Highly optimized versions of Clifford Layers.
pip install -e .[dev]Unvectorized verions are directly tested on gitlab CI, cf .gitlab-ci.yml.
Go inside clib/convolutional, run make base, make conv2d_opt1, make conv_opt2.
Then run pytest on tests/test_clifford_convolution.py and tests/test_clifford_convolution_opt2.py. The C versions will be tested against Microsoft implementation of Clifford convolutional layers.
Go inside clib/multivector_activation, run make all (icx compiler needed).
The run pytest on tests/test_multivector_act.py and tests/test_multivector_act_opt.py. The C versions will be tested against Microsoft implementation of multivector activation layers.
Go inside clib/matrix_multiplication, run make base/opt1/opt2/opt3 for the version you want to test.
Then run pytest on tests/test_clifford_linear.py. The C versions will be tested against Microsoft implementation of Clifford convolutional layers (filter size=1).
Go inside benchmarking/convolutional_layer, run bash benchmark_opt2.sh and bash benchmakr_base_opt1.sh.
Go inside benchmarking/multivector_activation, run make all and ./multivector_bench_x86. For Plotting run benchmarking/performance_plots/plot_act_layer.py.
Go inside benchmarking/linear_layer, run make base, make opt1, make opt2, make opt3, ./bench_base, ./bench_opt1, ./bench_opt2 and ./bench_opt3.
Go inside benchmarking/multivector_activation, run make all. Then go inside clib/convolutional and run make conv_opt2.
Then run python benchmarking/with_pytorch/benchmark.py.
Vtune measurements were performed mostly manually in order to ensure correct measurements.

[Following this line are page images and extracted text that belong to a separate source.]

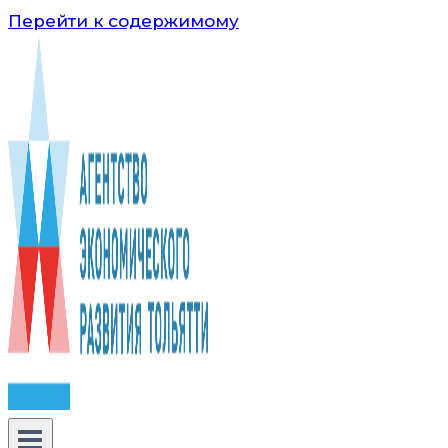
Перейти к содержимому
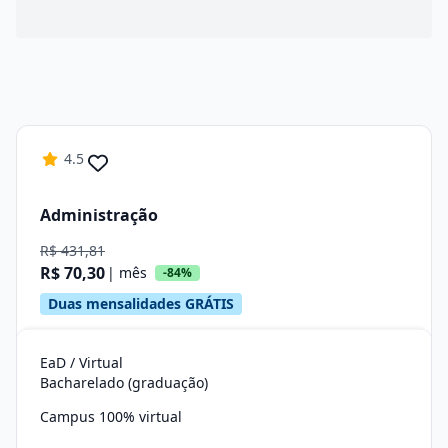
4.5
Administração
R$ 431,81
R$ 70,30
| mês
-84%
Duas mensalidades GRÁTIS
EaD / Virtual
Bacharelado (graduação)
Campus 100% virtual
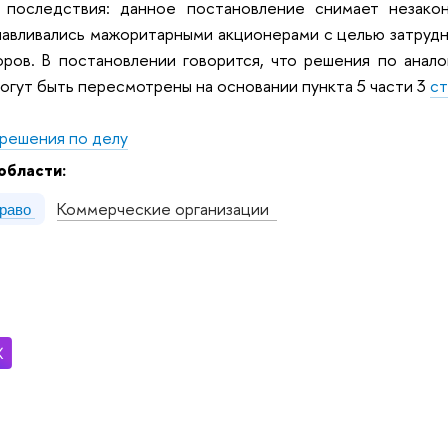
 последствия: данное постановление снимает незако
авливались мажоритарными акционерами с целью затруд
ров. В постановлении говорится, что решения по аналог
огут быть пересмотрены на основании пункта 5 части 3
ст
решения по делу
области:
Коммерческие организации
право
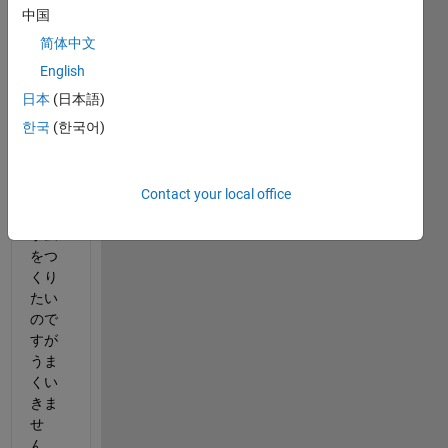
色を
中国
抽出
简体中文
し
て，
English
その
日本
(日本語)
ピク
한국
(한국어)
セル
数を
数え
るプ
Contact your local office
ログ
ラム
をつ
くり
たい
ので
すが
うま
くい
きま
せ
ん．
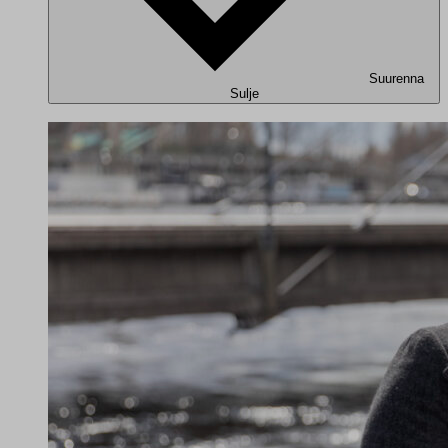
Suurenna
Sulje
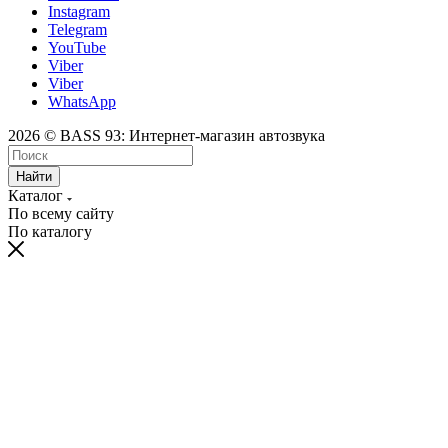
Instagram
Telegram
YouTube
Viber
Viber
WhatsApp
2026 © BASS 93: Интернет-магазин автозвука
Найти
Каталог
По всему сайту
По каталогу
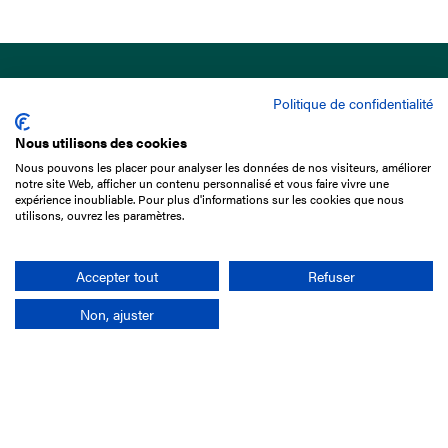
Politique de confidentialité
Nous utilisons des cookies
Nous pouvons les placer pour analyser les données de nos visiteurs, améliorer
15 Boulevard de Douaumont
notre site Web, afficher un contenu personnalisé et vous faire vivre une
75017 Paris
expérience inoubliable. Pour plus d'informations sur les cookies que nous
utilisons, ouvrez les paramètres.
01 49 10 20 29
Rechercher
Accepter tout
Refuser
Non, ajuster
L'entreprise
Mission France Galop
Gouvernance
Baromètre du Galop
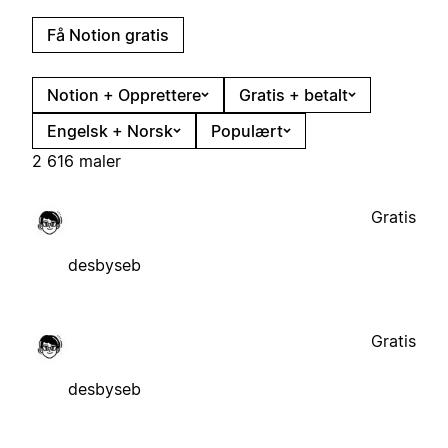
Få Notion gratis
Notion + Opprettere
Gratis + betalt
Engelsk + Norsk
Populært
2 616 maler
Gratis
desbyseb
Gratis
desbyseb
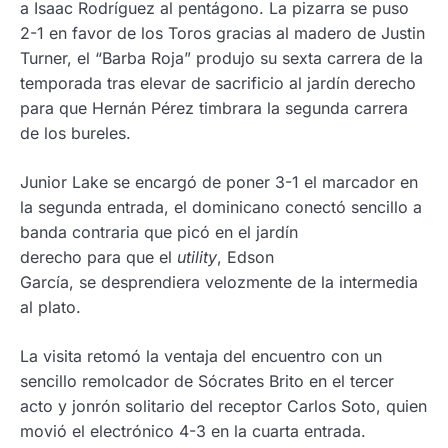
a Isaac Rodríguez al pentágono. La pizarra se puso
2-1 en favor de los Toros gracias al madero de Justin
Turner, el “Barba Roja” produjo su sexta carrera de la
temporada tras elevar de sacrificio al jardín derecho
para que Hernán Pérez timbrara la segunda carrera
de los bureles.
Junior Lake se encargó de poner 3-1 el marcador en
la segunda entrada, el dominicano conectó sencillo a
banda contraria que picó en el jardín
derecho para que el
utility
, Edson
García, se desprendiera velozmente de la intermedia
al plato.
La visita retomó la ventaja del encuentro con un
sencillo remolcador de Sócrates Brito en el tercer
acto y jonrón solitario del receptor Carlos Soto, quien
movió el electrónico 4-3 en la cuarta entrada.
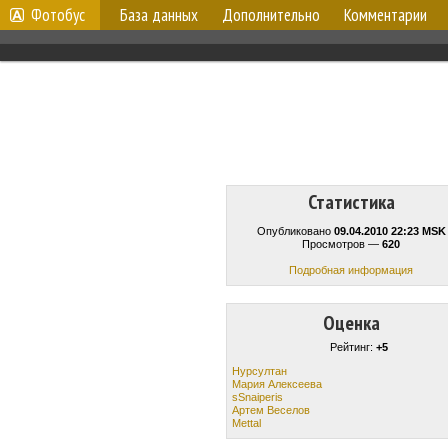
Фотобус
База данных
Дополнительно
Комментарии
Статистика
Опубликовано
09.04.2010 22:23 MSK
Просмотров —
620
Подробная информация
Оценка
Рейтинг:
+5
Нурсултан
Мария Алексеева
sSnaiperis
Артем Веселов
Mettal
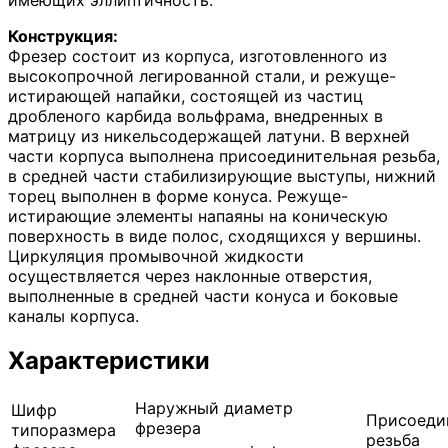
Конструкция:
Фрезер состоит из корпуса, изготовленного из
высокопрочной легированной стали, и режуще-
истирающей напайки, состоящей из частиц
дробленого карбида вольфрама, внедренных в
матрицу из никельсодержащей латуни. В верхней
части корпуса выполнена присоединительная резьба,
в средней части стабилизирующие выступы, нижний
торец выполнен в форме конуса. Режуще-
истирающие элементы напаяны на коническую
поверхность в виде полос, сходящихся у вершины.
Циркуляция промывочной жидкости
осуществляется через наклонные отверстия,
выполненные в средней части конуса и боковые
каналы корпуса.
Характеристики
Наружный диаметр
Шифр
Присоеди
фрезера
типоразмера
резьба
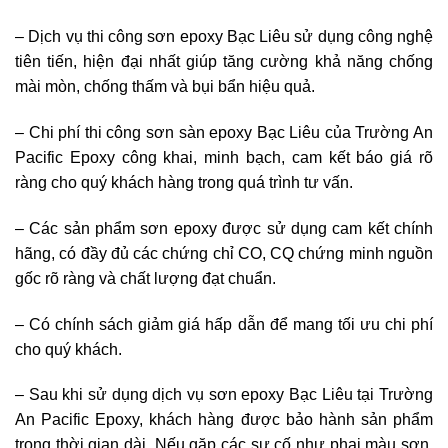
– Dịch vụ thi công sơn epoxy Bạc Liêu sử dụng công nghệ
tiên tiến, hiện đại nhất giúp tăng cường khả năng chống
mài mòn, chống thấm và bụi bẩn hiệu quả.
– Chi phí thi công sơn sàn epoxy Bạc Liêu của Trường An
Pacific Epoxy công khai, minh bạch, cam kết báo giá rõ
ràng cho quý khách hàng trong quá trình tư vấn.
– Các sản phẩm sơn epoxy được sử dụng cam kết chính
hãng, có đầy đủ các chứng chỉ CO, CQ chứng minh nguồn
gốc rõ ràng và chất lượng đạt chuẩn.
– Có chính sách giảm giá hấp dẫn để mang tối ưu chi phí
cho quý khách.
– Sau khi sử dụng dịch vụ sơn epoxy Bạc Liêu tại Trường
An Pacific Epoxy, khách hàng được bảo hành sản phẩm
trong thời gian dài. Nếu gặp các sự cố như phai màu sơn,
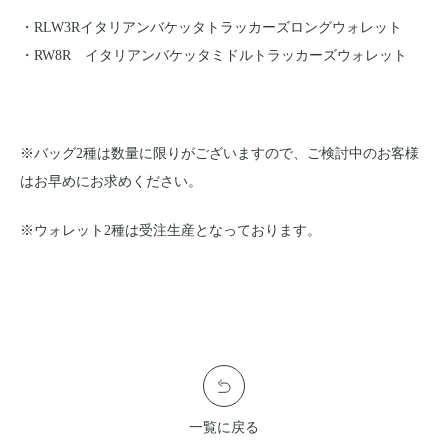
レザージャケット
革小物その他
・RLW3Rイタリアンバケッタトラッカーズロングウォレット
LEATHER JACKET
クロージング
時計
・RW8R イタリアンバケッタミドルトラッカーズウォレット
CLOTHING
WATCH
メンテナンスグッズ
イーグルトップ
MAINTENANCE GOOD
EAGLE TOP
フェザートップ
チェーン＆パーツ
※バッグ2種は数量に限りがございますので、ご検討中のお客様
FEATHER TOP
CHAIN & PARTS
はお早めにお求めください。
ビーズ
チャームトップ
BEADS
CHARM TOP
バングル ・ブレスレット
リング
※ウォレット2種は受注生産となっております。
BANGLE BRACELET
RING
ウォレットチェーン
ブローチ
WALLET CHAIN
BROOCH
マリッジリング
ランドセル
MARRIAGE RING
SCHOOL BAG
News
一覧に戻る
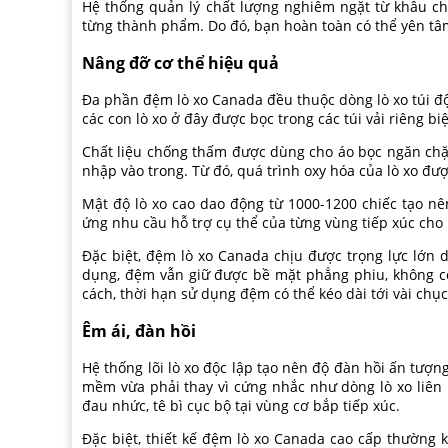
Hệ thống quản lý chất lượng nghiêm ngặt từ khâu ch
từng thành phẩm. Do đó, bạn hoàn toàn có thể yên tâm
Nâng đỡ cơ thể hiệu quả
Đa phần đệm lò xo Canada đều thuộc dòng lò xo túi độc
các con lò xo ở đây được bọc trong các túi vải riêng biệ
Chất liệu chống thấm được dùng cho áo bọc ngăn chặn
nhập vào trong. Từ đó, quá trình oxy hóa của lò xo đư
Mật độ lò xo cao dao động từ 1000-1200 chiếc tạo nê
ứng nhu cầu hỗ trợ cụ thể của từng vùng tiếp xúc cho 
Đặc biệt, đệm lò xo Canada chịu được trọng lực lớn 
dụng, đệm vẫn giữ được bề mặt phẳng phiu, không c
cách, thời hạn sử dụng đệm có thể kéo dài tới vài chụ
Êm ái, đàn hồi
Hệ thống lõi lò xo độc lập tạo nên độ đàn hồi ấn tượ
mềm vừa phải thay vì cứng nhắc như dòng lò xo liên k
đau nhức, tê bì cục bộ tại vùng cơ bắp tiếp xúc.
Đặc biệt, thiết kế đệm lò xo Canada cao cấp thường k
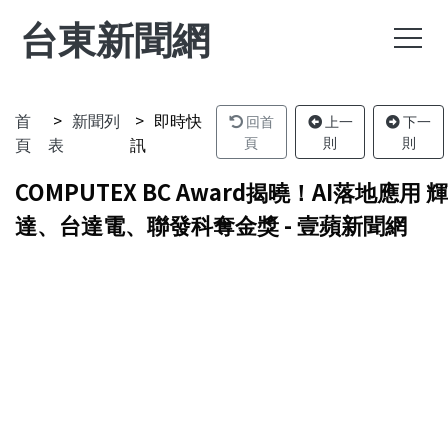
台東新聞網
首
新聞列
即時快
回首
上一
下一
頁
表
訊
頁
則
則
COMPUTEX BC Award揭曉！AI落地應用 輝
達、台達電、聯發科奪金獎 - 壹蘋新聞網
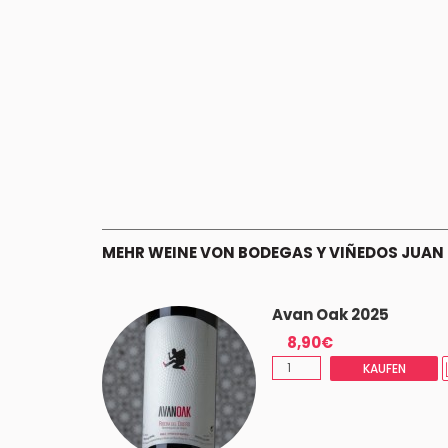
MEHR WEINE VON BODEGAS Y VIÑEDOS JUA
24
Avan Oak 2025
8,90€
TZTE 3
KAUFEN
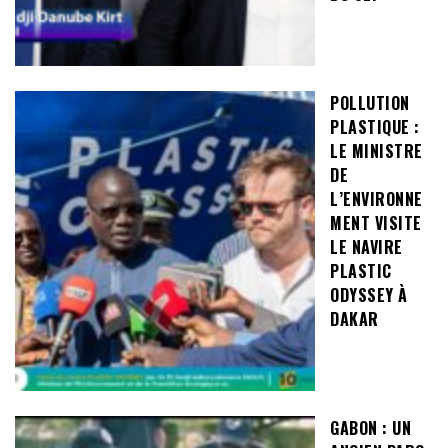
POLLUTION
PLASTIQUE :
LE MINISTRE
DE
L’ENVIRONNE
MENT VISITE
LE NAVIRE
PLASTIC
ODYSSEY À
DAKAR
GABON : UN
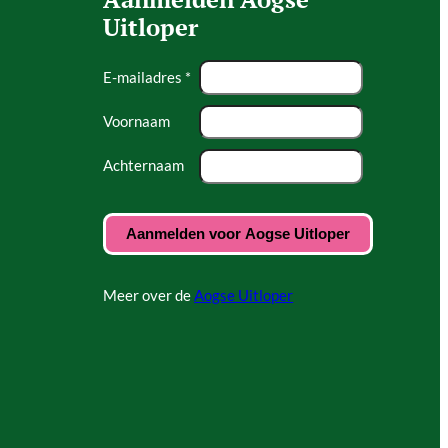
Uitloper
E-mailadres *
Voornaam
Achternaam
Meer over de
Aogse Uitloper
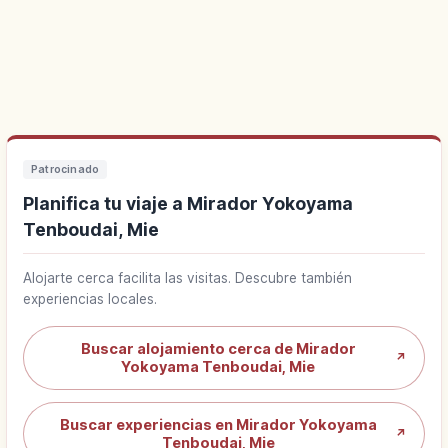
Patrocinado
Planifica tu viaje a Mirador Yokoyama
Tenboudai, Mie
Alojarte cerca facilita las visitas. Descubre también
experiencias locales.
Buscar alojamiento cerca de Mirador
↗
Yokoyama Tenboudai, Mie
Buscar experiencias en Mirador Yokoyama
↗
Tenboudai, Mie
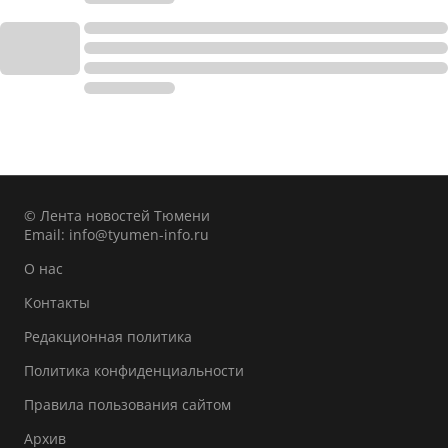
© Лента новостей Тюмени
Email:
info@tyumen-info.ru
О нас
Контакты
Редакционная политика
Политика конфиденциальности
Правила пользования сайтом
Архив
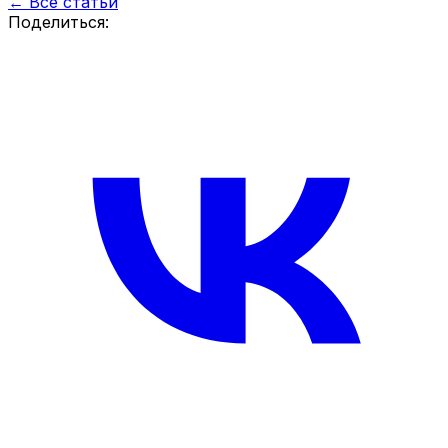
← Все статьи
Поделиться:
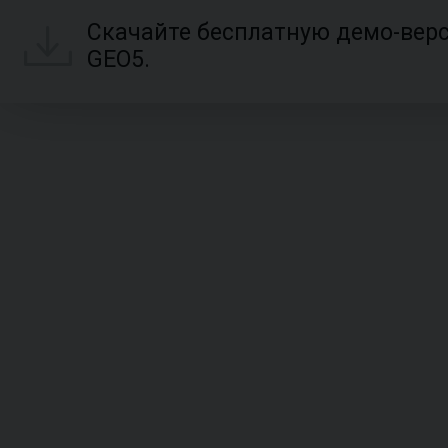
Скачайте бесплатную демо-вер
GEO5.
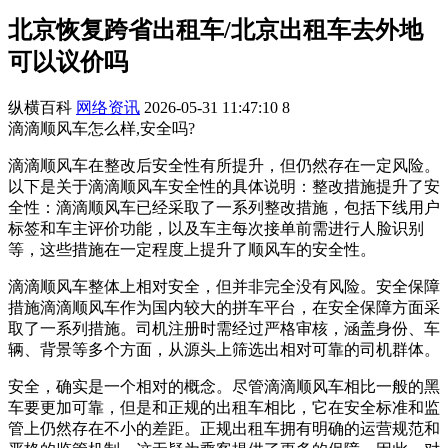
北京恢复跨省出租车/北京出租车去外地
可以议价吗
纵横百科
网络资讯
2026-05-31 11:47:10
8
滴滴顺风车怎么样,安全吗?
滴滴顺风车在整改后安全性有所提升，但仍然存在一定风险。
以下是关于滴滴顺风车安全性的具体说明：整改措施提升了安
全性：滴滴顺风车已经采取了一系列整改措施，包括下线用户
标签和车主评价功能，以及车主每次接单前需进行人脸识别
等，这些措施在一定程度上提升了顺风车的安全性。
滴滴顺风车整体上相对安全，但并非完全没有风险。安全保障
措施滴滴顺风车作为国内较大的拼车平台，在安全保障方面采
取了一系列措施。司机注册时需经过严格审核，涵盖身份、车
辆、背景等多个方面，从源头上筛选出相对可靠的司机群体。
安全，确实是一个相对的概念。尽管滴滴顺风车相比一般的黑
车要更加可靠，但是和正规的出租车相比，它在安全标准和监
管上仍然存在不小的差距。正规出租车拥有明确的运营规范和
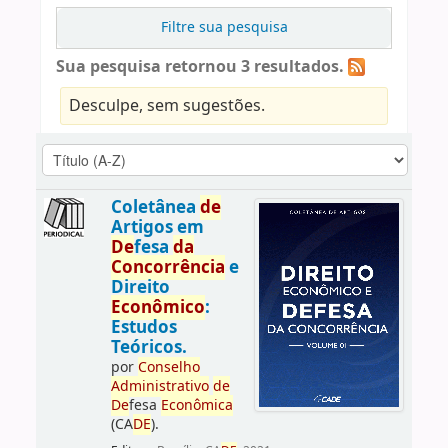
Filtre sua pesquisa
Sua pesquisa retornou 3 resultados.
Desculpe, sem sugestões.
Coletânea
de
Artigos em
De
fesa
da
Concorrência
e
Direito
Econômico
:
Estudos
Teóricos.
por
Conselho
Administrativo
de
De
fesa
Econômica
(CA
DE
).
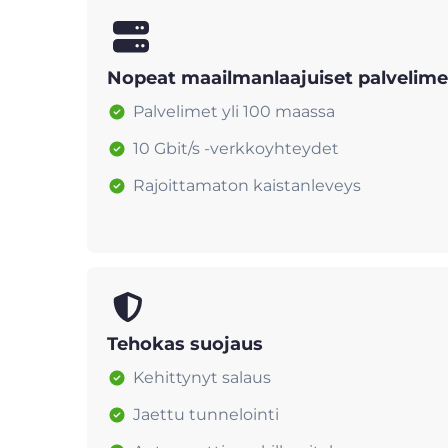
Nopeat maailmanlaajuiset palvelime
Palvelimet yli 100 maassa
10 Gbit/s -verkkoyhteydet
Rajoittamaton kaistanleveys
Tehokas suojaus
Kehittynyt salaus
Jaettu tunnelointi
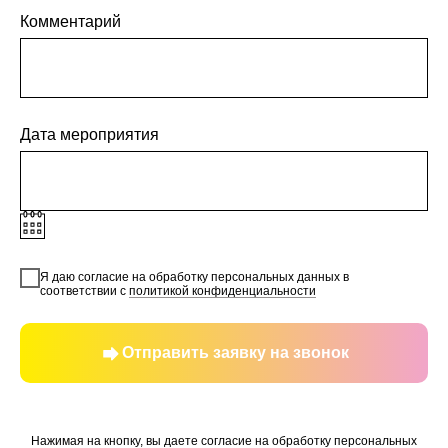
Комментарий
Дата мероприятия
Я даю согласие на обработку персональных данных в
соответствии с
политикой конфиденциальности
Отправить заявку на звонок
Нажимая на кнопку, вы даете согласие на обработку персональных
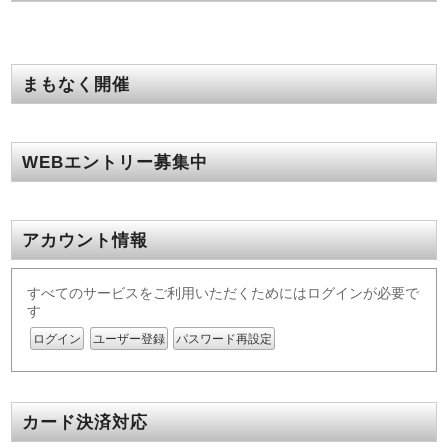
まもなく開催
WEBエントリー募集中
アカウント情報
すべてのサービスをご利用いただくためにはログインが必要で
す
ログイン
ユーザー登録
パスワード再設定
カード決済対応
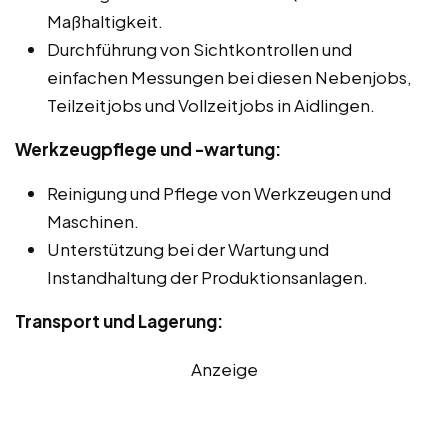
Maßhaltigkeit.
Durchführung von Sichtkontrollen und
einfachen Messungen bei diesen Nebenjobs,
Teilzeitjobs und Vollzeitjobs in Aidlingen.
Werkzeugpflege und -wartung:
Reinigung und Pflege von Werkzeugen und
Maschinen.
Unterstützung bei der Wartung und
Instandhaltung der Produktionsanlagen.
Transport und Lagerung:
Anzeige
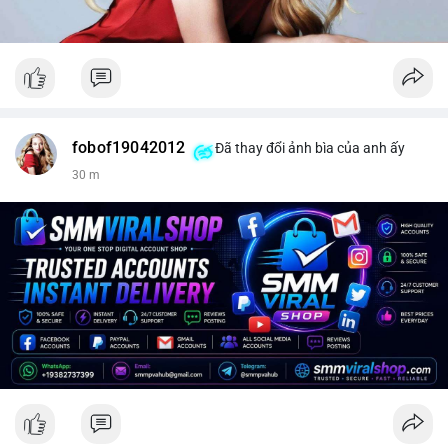
fobof19042012
Đã thay đổi ảnh bìa của anh ấy
30 m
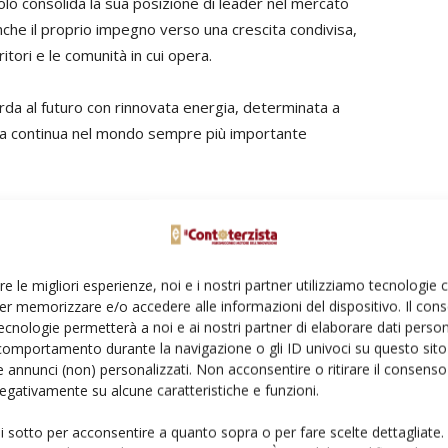
o consolida la sua posizione di leader nel mercato
nche il proprio impegno verso una crescita condivisa,
itori e le comunità in cui opera.
rda al futuro con rinnovata energia, determinata a
ta continua nel mondo sempre più importante
minatrici
Spandiconcime
re le migliori esperienze, noi e i nostri partner utilizziamo tecnologie
er memorizzare e/o accedere alle informazioni del dispositivo. Il con
ecnologie permetterà a noi e ai nostri partner di elaborare dati person
Linkedin
Pinterest
Email
comportamento durante la navigazione o gli ID univoci su questo sito 
 annunci (non) personalizzati. Non acconsentire o ritirare il consens
 negativamente su alcune caratteristiche e funzioni.
ui sotto per acconsentire a quanto sopra o per fare scelte dettagliate.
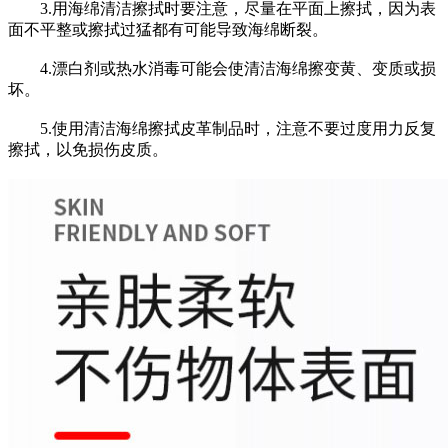
3.用海绵清洁擦拭时要注意，尽量在平面上擦拭，因为表
面不平整或擦拭过猛都有可能导致海绵断裂。
4.漂白剂或热水消毒可能会使清洁海绵擦变黄、变质或损
坏。
5.使用清洁海绵擦拭皮革制品时，注意不要过度用力反复
擦拭，以免损伤皮质。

Example command to run manually:
sudo /opt/intel/oneapi/vtune/latest/bin64/vtune -collect uarch-exploration -result-dir /home/intel/vtune/projects/Clifford/Conv_2D_Opt2 --app-working-dir=/home/intel/vtune/projects/Clifford -- /home/Benchmarking/init_benchmark.sh /home/team67/benchmarking/convolutional_layer/benchmark_opt2.out
Parameters used in VTune measurements:
- Multivector Activation: K=8, B=512, C=512, REPEAT=2000
- Convolutional Layer 2D, fsz=17, ch_step=7, ch_stop=30, d1=d2=60, batch=8
- Linear Layer 2D, Batches=128, 32 input and output channels